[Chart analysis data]
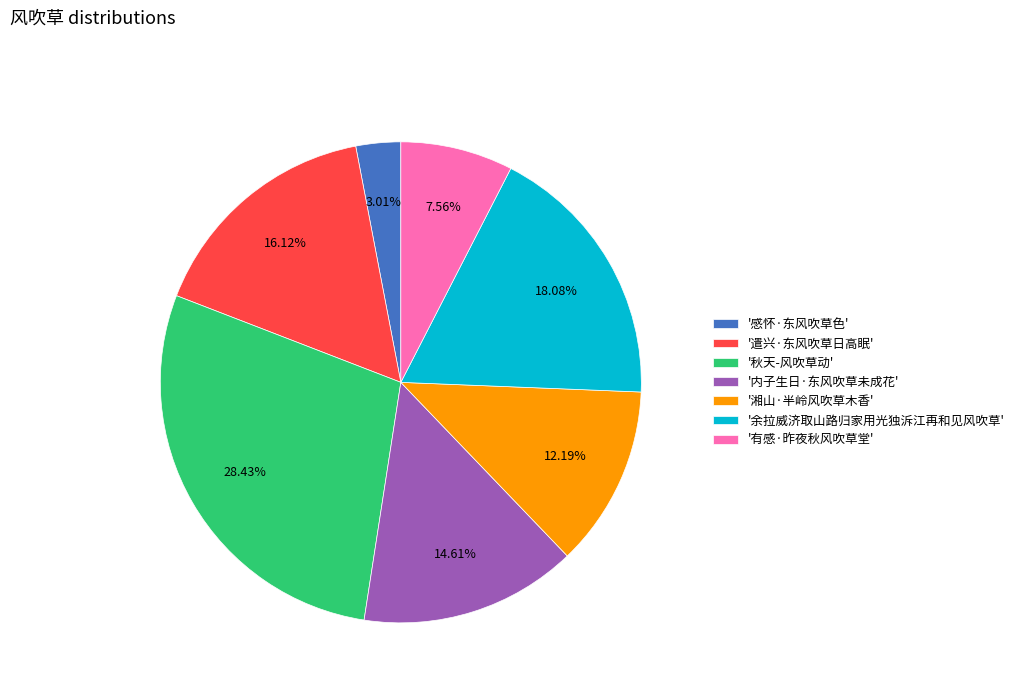

How many segments does this pie chart have?

7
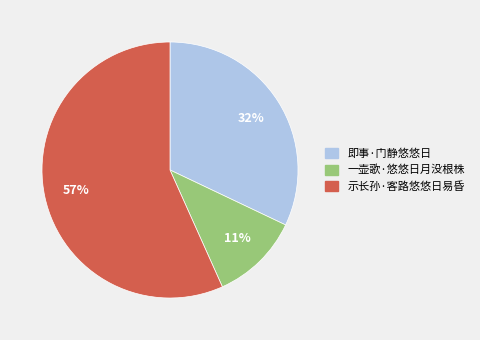

Rank the categories by value from lowest to highest.

一壶歌·悠悠日月没根株, 即事·门静悠悠日, 示长孙·客路悠悠日易昏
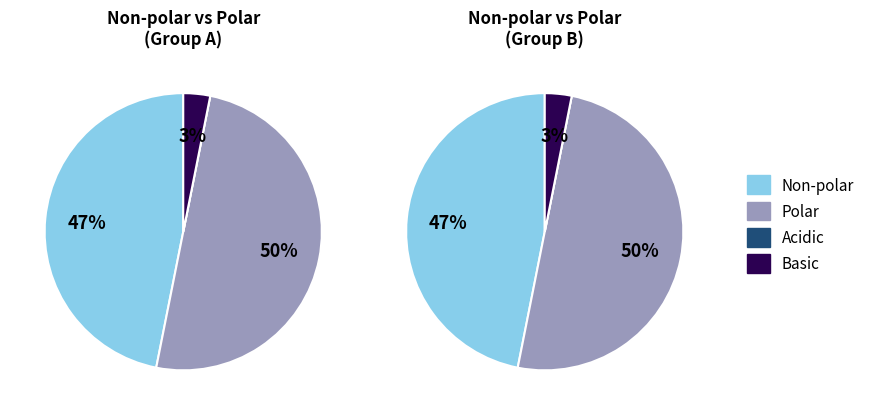

How many segments does this pie chart have?

4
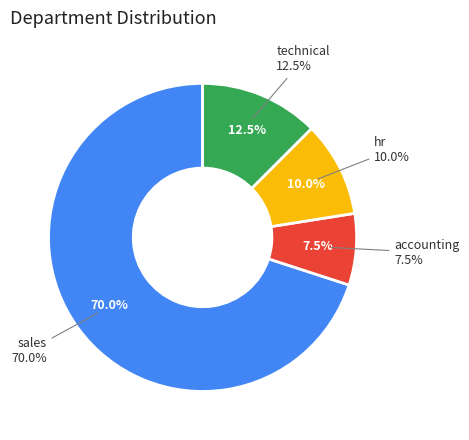

To the nearest percent, what percentage of the pie is technical?

12%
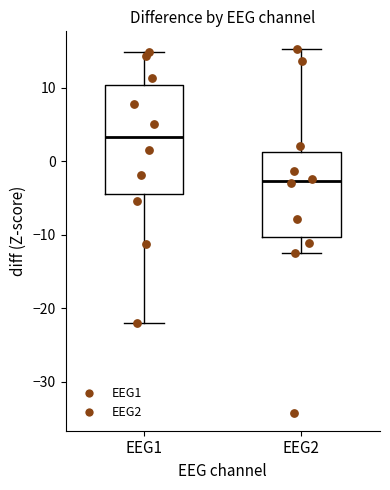

Reading left to right, transcribe this box plot: for each box, give where its median line is, the range the box spans, and where its two whiskers end, as read against the y-axis. The values are not printed on the chart, so give them approximately, as read against the axis.

EEG1: median 3, box -4 to 10, whiskers -22 to 15
EEG2: median -3, box -10 to 1, whiskers -12 to 15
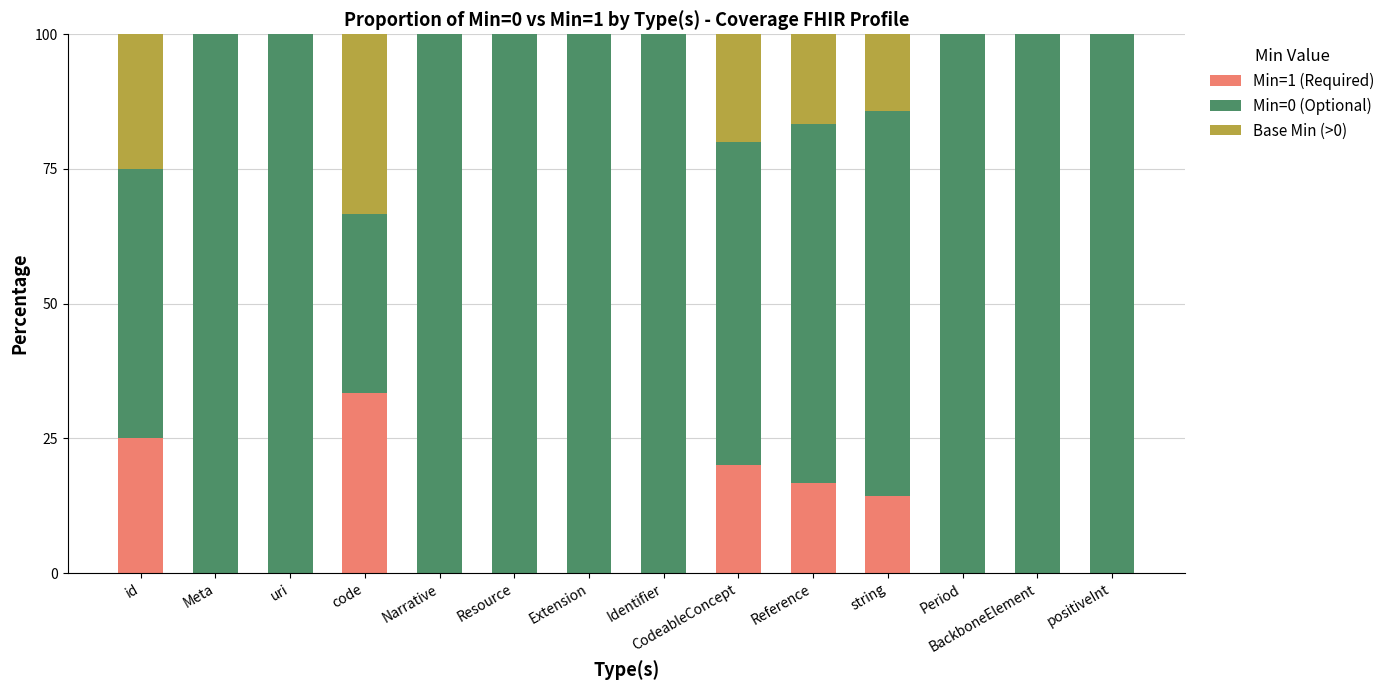

Are the bars horizontal?

No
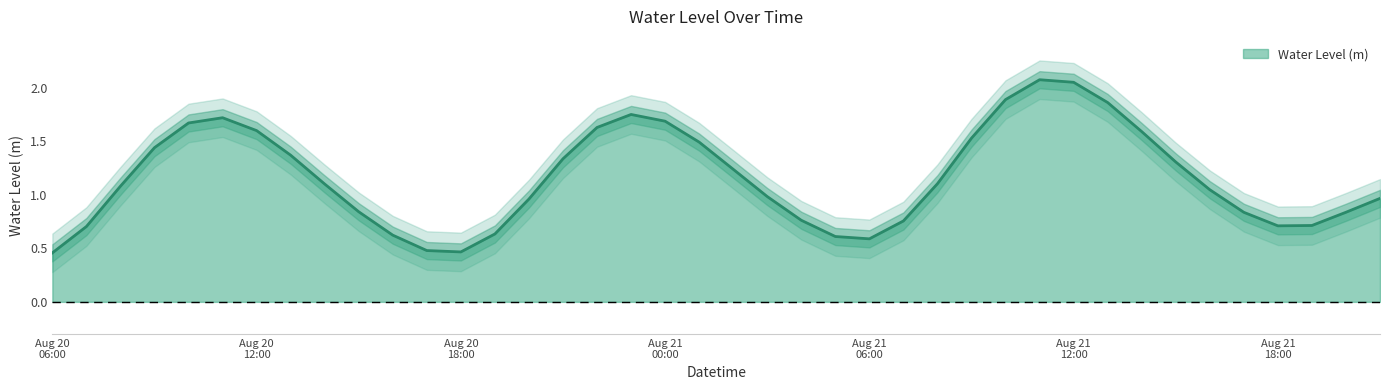

How many interior local valleys (lower than both neighbors) does the data have?

3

## WORK REQUEST
Write out every one of the records above word for word, leaving the pictures out of your answer.

## ANSWER TO THE EXERCISE
How many segments does this pie chart have?

7

Rank the categories by value from lowest to highest.

一壶歌·悠悠日月没根株, 即事·门静悠悠日, 示长孙·客路悠悠日易昏

How many segments does this pie chart have?

4

To the nearest percent, what percentage of the pie is technical?

12%

Reading left to right, transcribe this box plot: for each box, give where its median line is, the range the box spans, and where its two whiskers end, as read against the y-axis. The values are not printed on the chart, so give them approximately, as read against the axis.

EEG1: median 3, box -4 to 10, whiskers -22 to 15
EEG2: median -3, box -10 to 1, whiskers -12 to 15

Are the bars horizontal?

No

How many interior local valleys (lower than both neighbors) does the data have?

3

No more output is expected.